TASK DETAILS: Pictures appear among the records below and must be omitted. Repeat exactly the lines from the line with "exposure_s: 1/640" to the line with "focal_mm: 2.2", both included.

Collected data
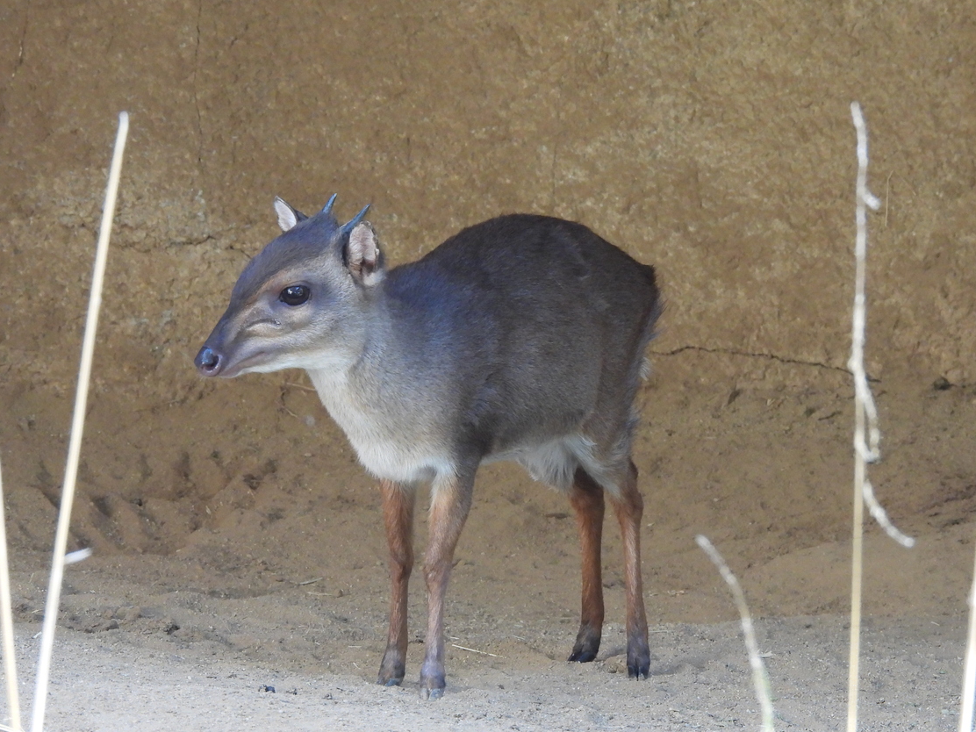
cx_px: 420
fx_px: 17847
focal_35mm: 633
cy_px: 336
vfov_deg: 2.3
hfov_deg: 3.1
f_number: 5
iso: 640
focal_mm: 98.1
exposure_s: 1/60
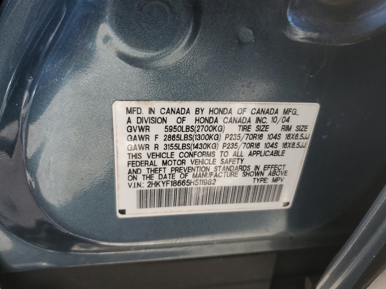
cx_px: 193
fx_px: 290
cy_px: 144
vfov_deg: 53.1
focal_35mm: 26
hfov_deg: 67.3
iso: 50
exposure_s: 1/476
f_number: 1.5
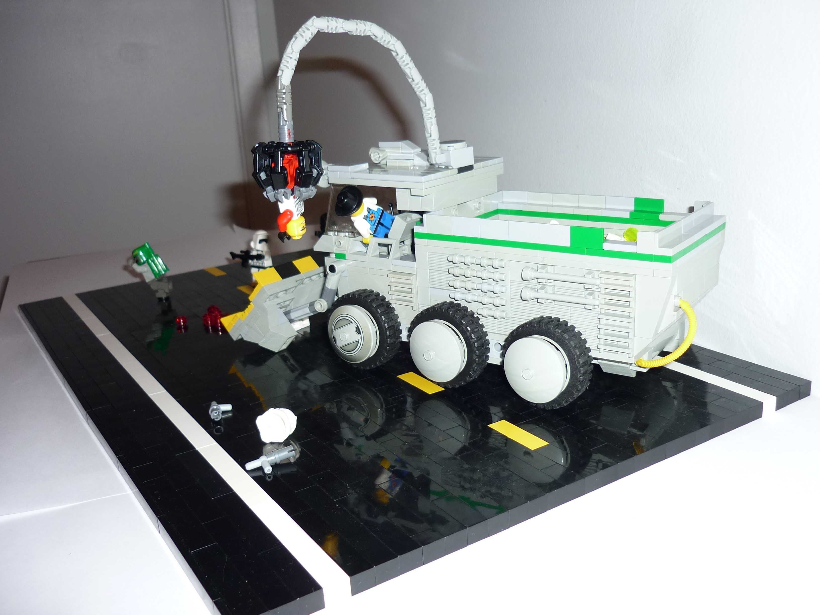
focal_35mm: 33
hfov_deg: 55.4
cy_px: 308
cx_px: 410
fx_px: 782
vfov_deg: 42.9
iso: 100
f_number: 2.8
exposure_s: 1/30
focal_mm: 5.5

...

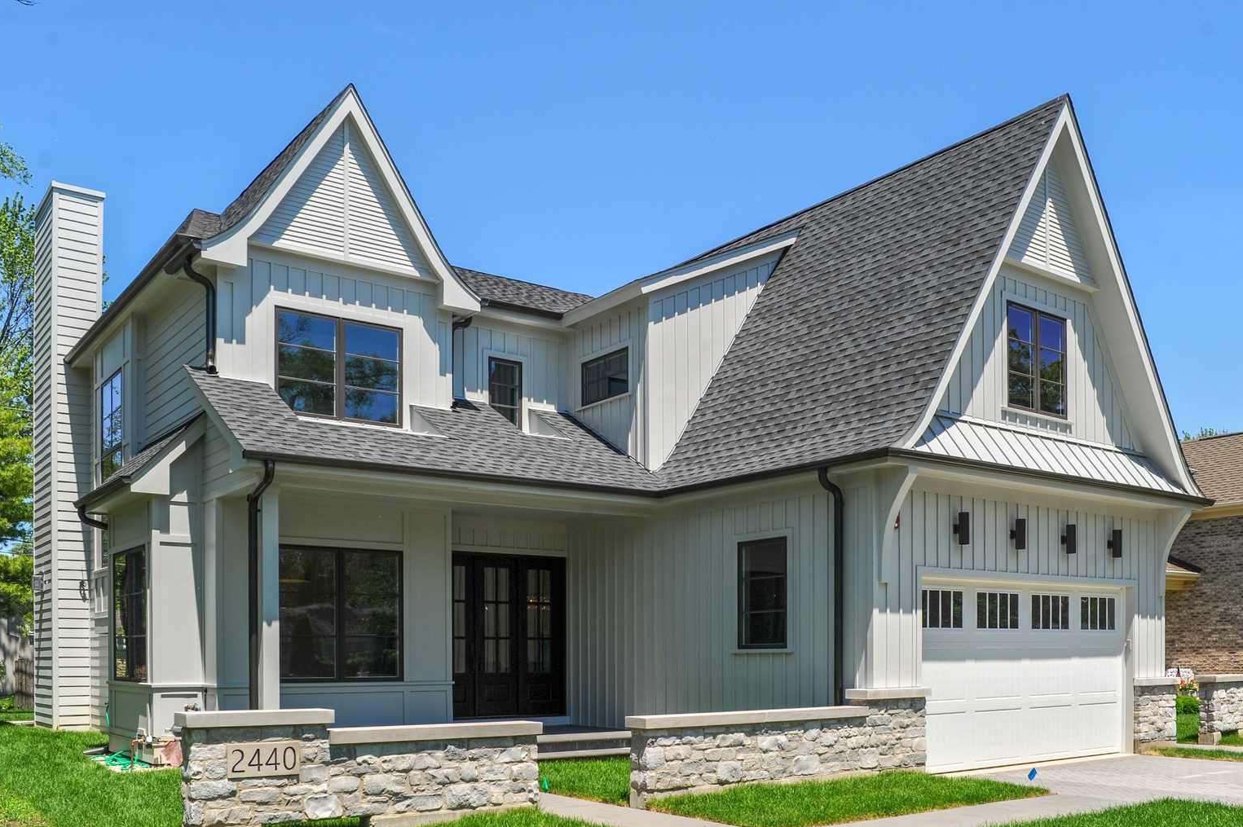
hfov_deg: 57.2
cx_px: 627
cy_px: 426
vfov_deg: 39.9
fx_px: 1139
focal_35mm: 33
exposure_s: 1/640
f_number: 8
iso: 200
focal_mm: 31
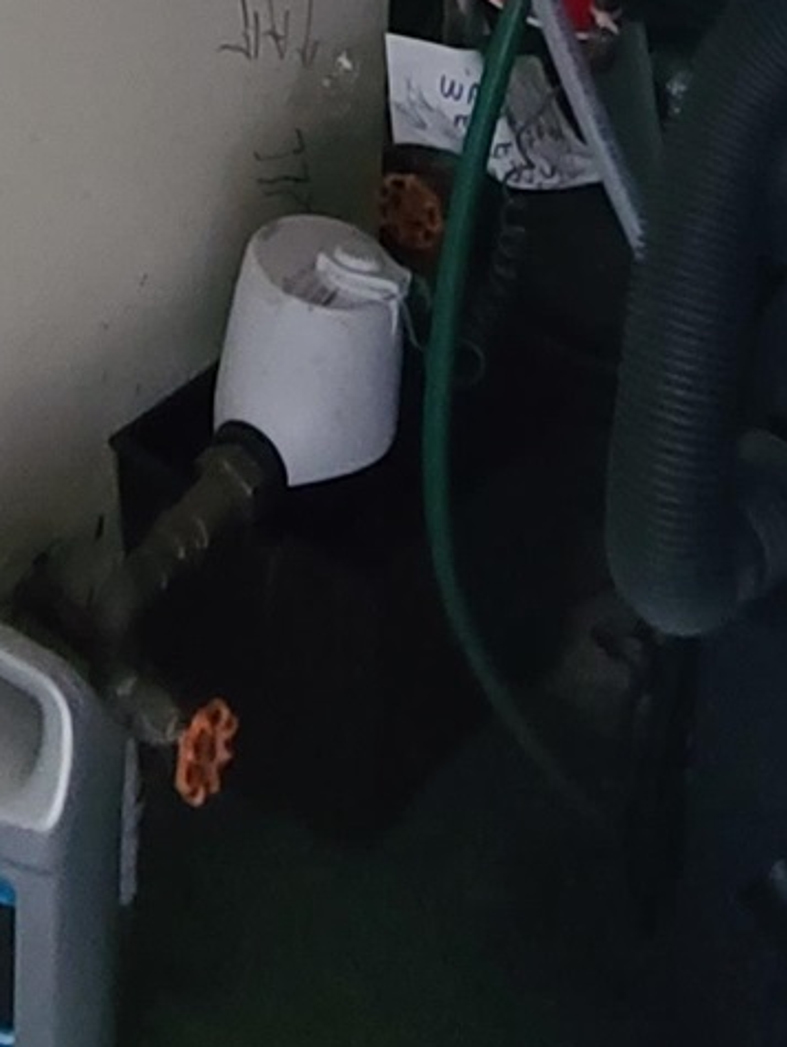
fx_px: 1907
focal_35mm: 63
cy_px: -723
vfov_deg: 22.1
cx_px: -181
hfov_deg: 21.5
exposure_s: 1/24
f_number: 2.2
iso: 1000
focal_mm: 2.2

THE COMPLETED TASK:
exposure_s: 1/640
f_number: 8
iso: 200
focal_mm: 31
fx_px: 1907
focal_35mm: 63
cy_px: -723
vfov_deg: 22.1
cx_px: -181
hfov_deg: 21.5
exposure_s: 1/24
f_number: 2.2
iso: 1000
focal_mm: 2.2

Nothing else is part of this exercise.